Discute-se a efetivação da reforma trabalhista para uma atualização da Consolidação das Leis do Trabalho publicada em 1943, e que não mais se compatibiliza com a atualidade. Tal lei desestimula o investidor e sobrecarregam com ônus exagerado os empresários, inclusive os de pequeno porte, responsáveis pela maioria dos empregos no país.
O deputado Rodrigo Maia defende mudanças radicais na legislação do trabalho e que esse ramo da Justiça, “não deveria existir”. Apesar do exagero, é preciso admitir que a lei deve ser adequada à atual realidade, pois dá um tratamento igualitário a uma ampla variedade de relações trabalhistas.
As regras ficaram decrépitas e deixaram de proteger os trabalhadores, em grande parte demitidos. O mundo mudou com revoluções tecnológicas e exige novas formas de contratação, remuneração e dispensa de empregados. Na parte do setor de serviços são necessários contratos por projetos e remuneração compatível com a produção, e não por salário fixo.
A maior cautela em modernizá-la, providência que merece urgência, reside na preocupação de resguardar os direitos trabalhistas, adotar medidas que incentivem a geração de empregos e que existam menos processos na Justiça.

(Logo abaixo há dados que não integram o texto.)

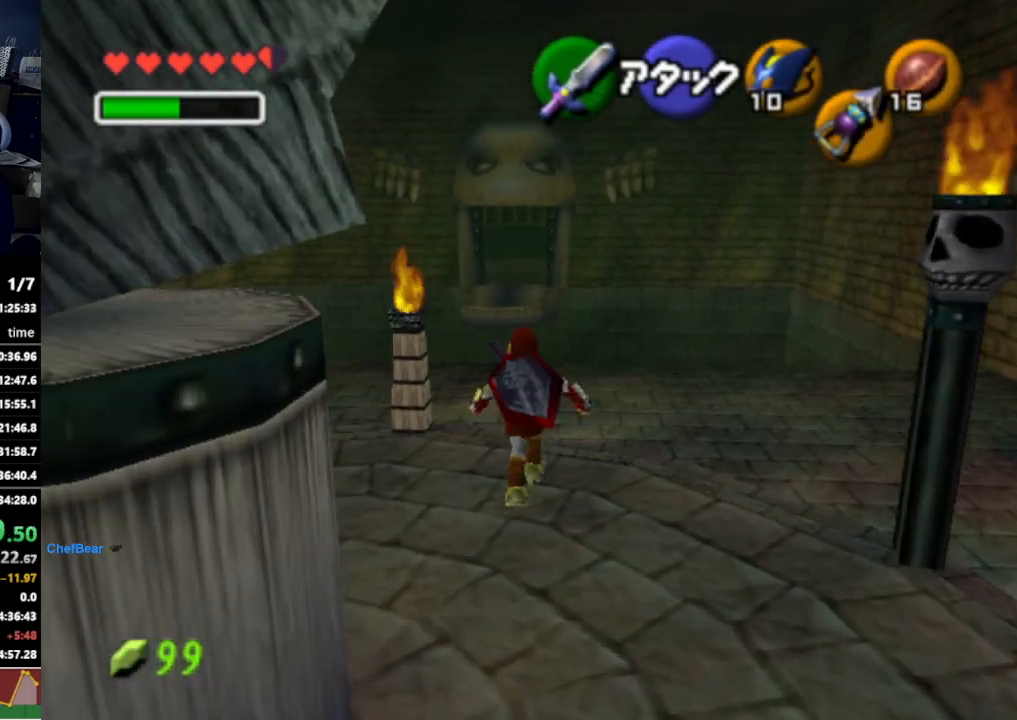
{"buttons": [], "left_stick": "up", "right_stick": "center", "events": []}
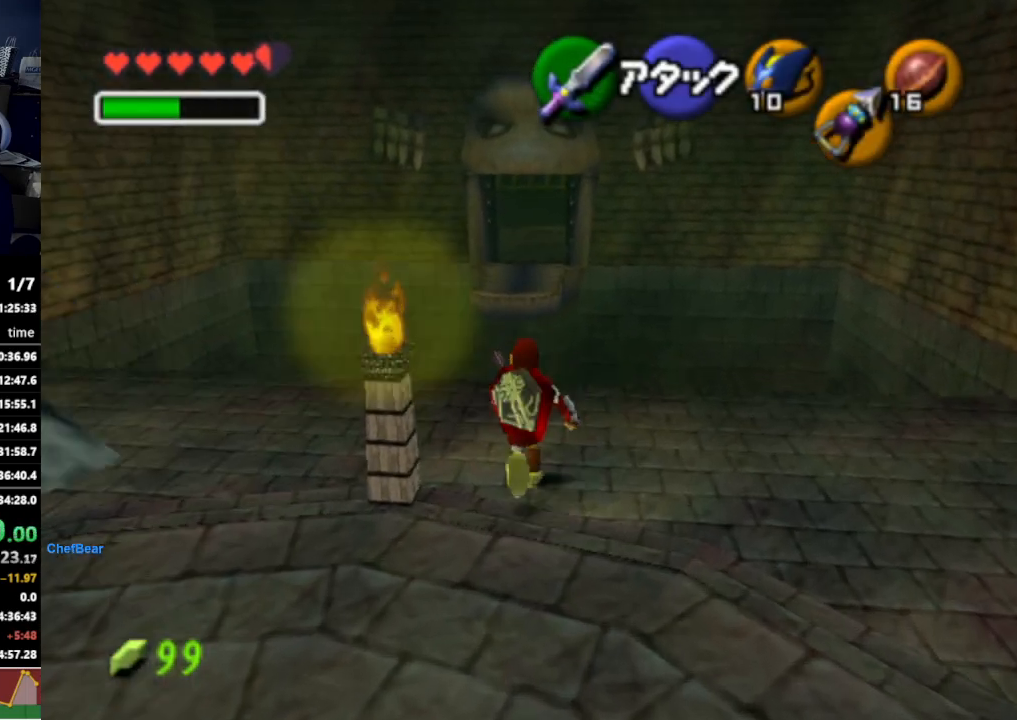
{"buttons": ["A"], "left_stick": "up", "right_stick": "center", "events": [[133, "A", "down"], [233, "A", "up"], [300, "A", "down"], [333, "A", "up"], [400, "A", "down"], [433, "A", "up"], [500, "A", "down"]]}
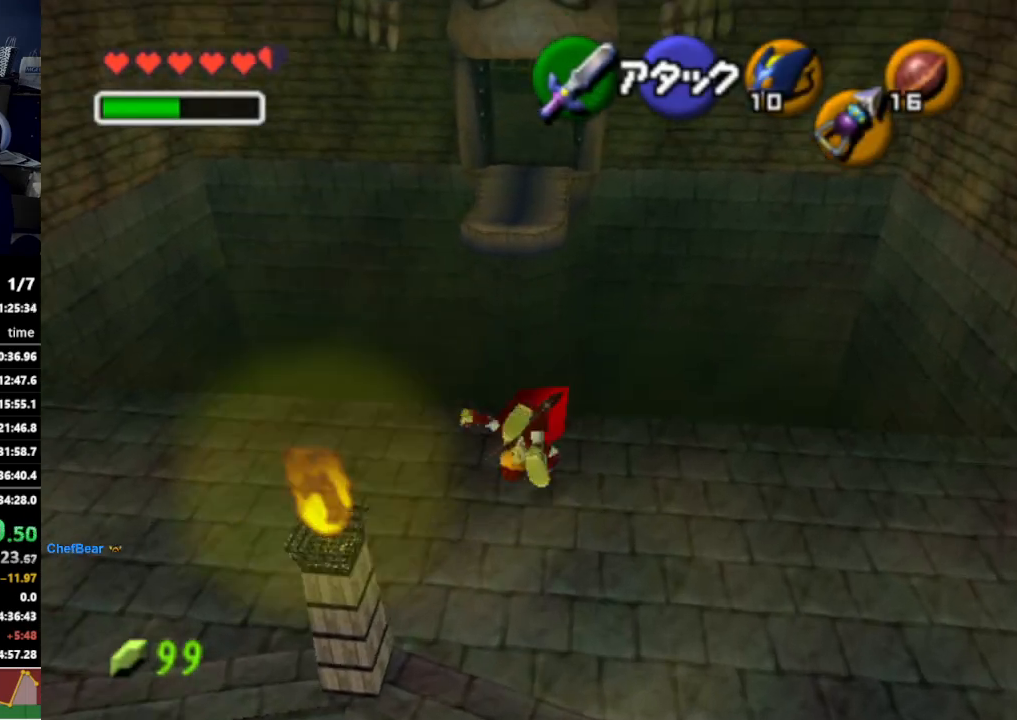
{"buttons": [], "left_stick": "up", "right_stick": "center", "events": [[33, "A", "up"], [100, "A", "down"], [167, "A", "up"], [200, "A", "down"], [267, "A", "up"], [333, "A", "down"], [367, "A", "up"], [433, "A", "down"], [500, "A", "up"]]}
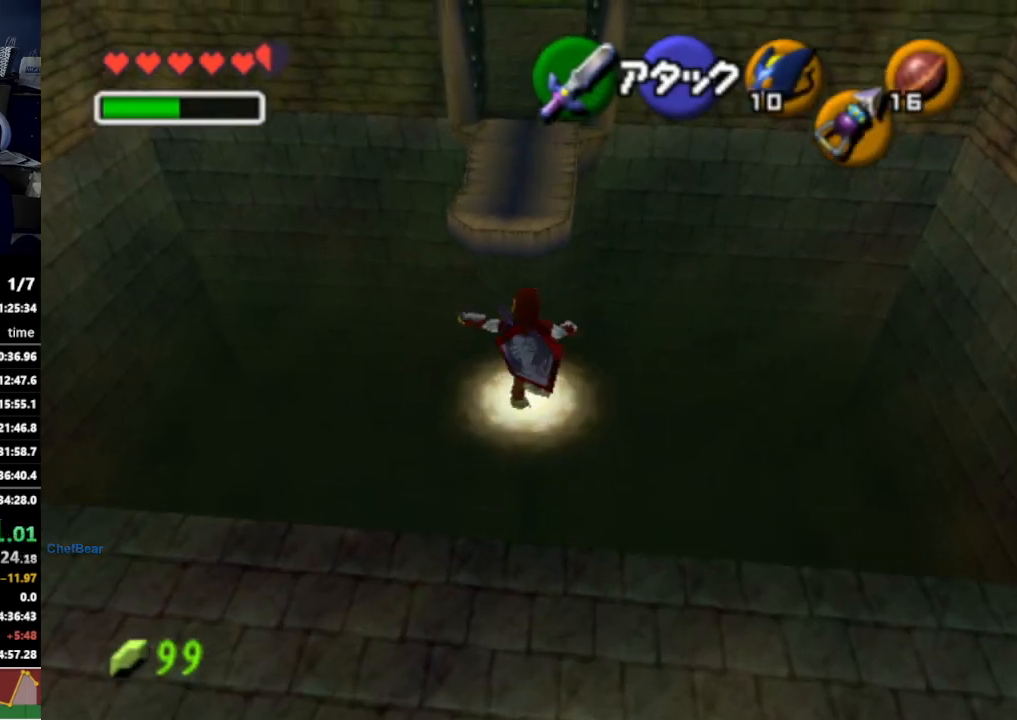
{"buttons": [], "left_stick": "up", "right_stick": "center", "events": [[67, "A", "down"], [100, "A", "up"]]}
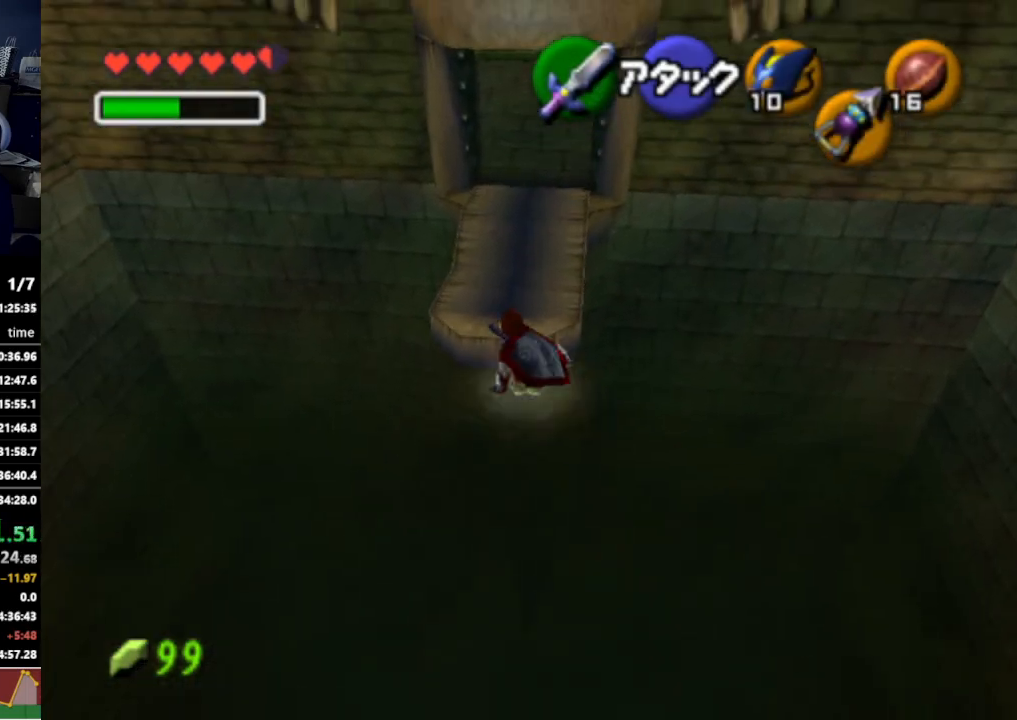
{"buttons": ["L1"], "left_stick": "down", "right_stick": "center", "events": [[133, "left_stick", "down"], [267, "L1", "down"]]}
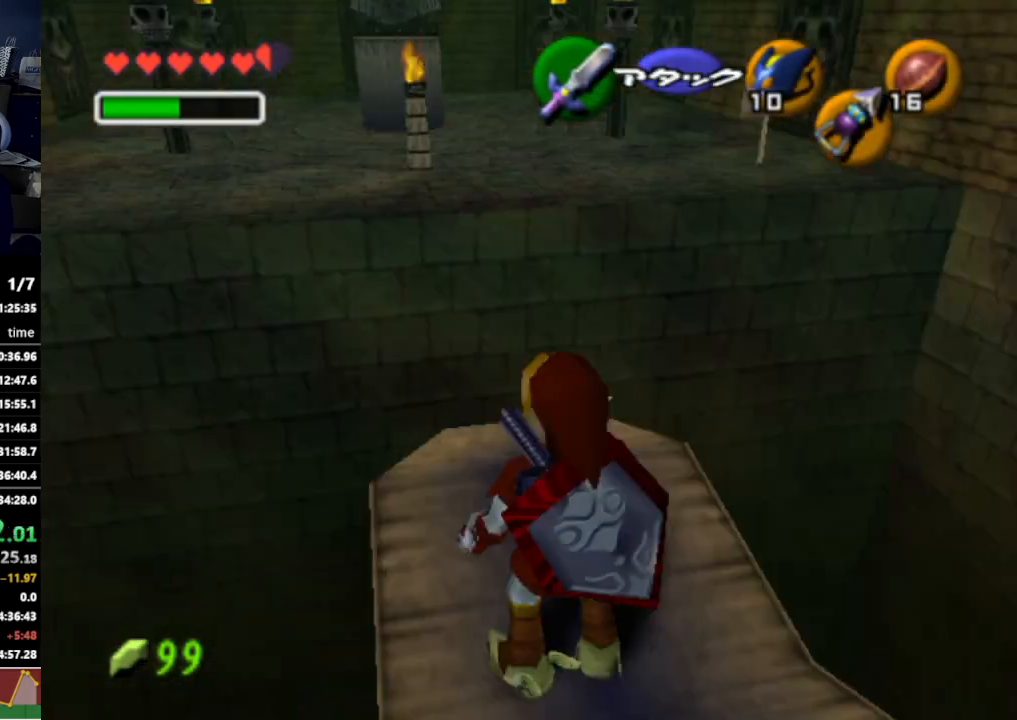
{"buttons": ["L1"], "left_stick": "down", "right_stick": "center", "events": [[67, "START", "down"], [167, "START", "up"]]}
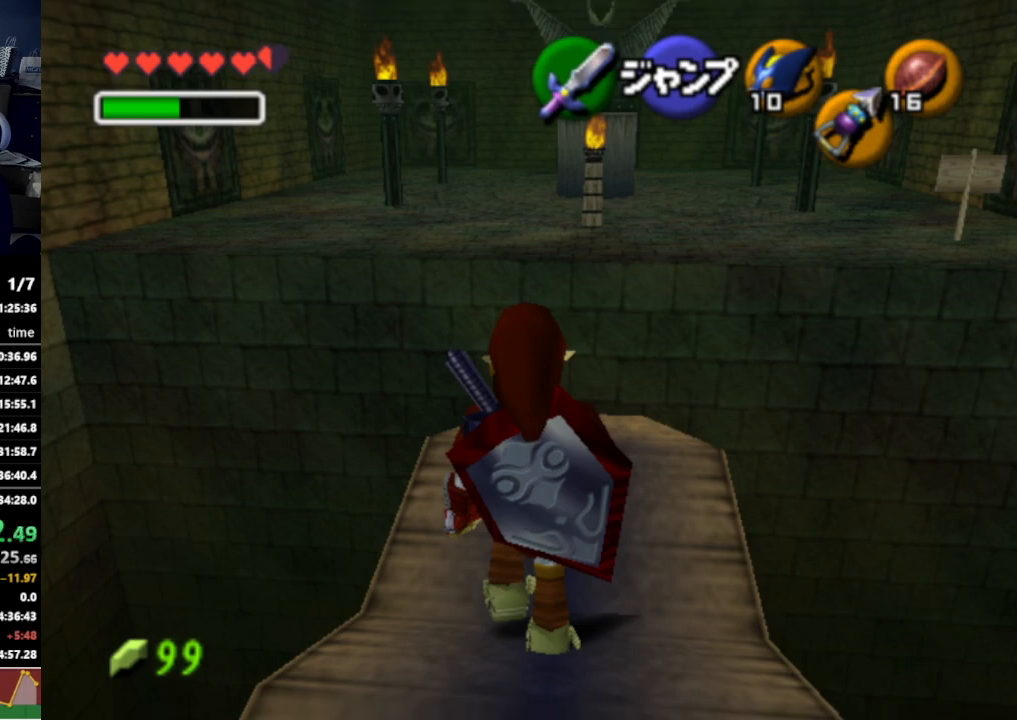
{"buttons": [], "left_stick": "center", "right_stick": "center", "events": [[267, "L1", "up"], [300, "left_stick", "center"]]}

A estratégia principal é fazer com que a correção da legislação seja no sentido de que as negociações possam efetivamente preponderar sobre o legislado, haja vista que a CLT estabeleceu regalias, superdimensionadas pela CF de 1988, oportunizando a que muitos sejam obrigados a se valerem da informalidade.
A CLT em vigor obriga despesas que comprometem a competitividade da economia brasileira. A consequência prática é a de que um mecanismo importante de assistência ao empregado se transformara em fator que ocasiona desemprego e dificuldades na relação laboral. Ganham importância medidas concretas que possam tornar menos dispendiosa a criação de empregos, sobretudo com o acatamento do “negociado” sobre o “legislado”.
Urge que patrões e empregados concordem em refutar regras anacrônicas da CLT, elaborada na década de 40, a fim de que se possa manter ou gerar empregos, apoiados por ratificação da Justiça do Trabalho.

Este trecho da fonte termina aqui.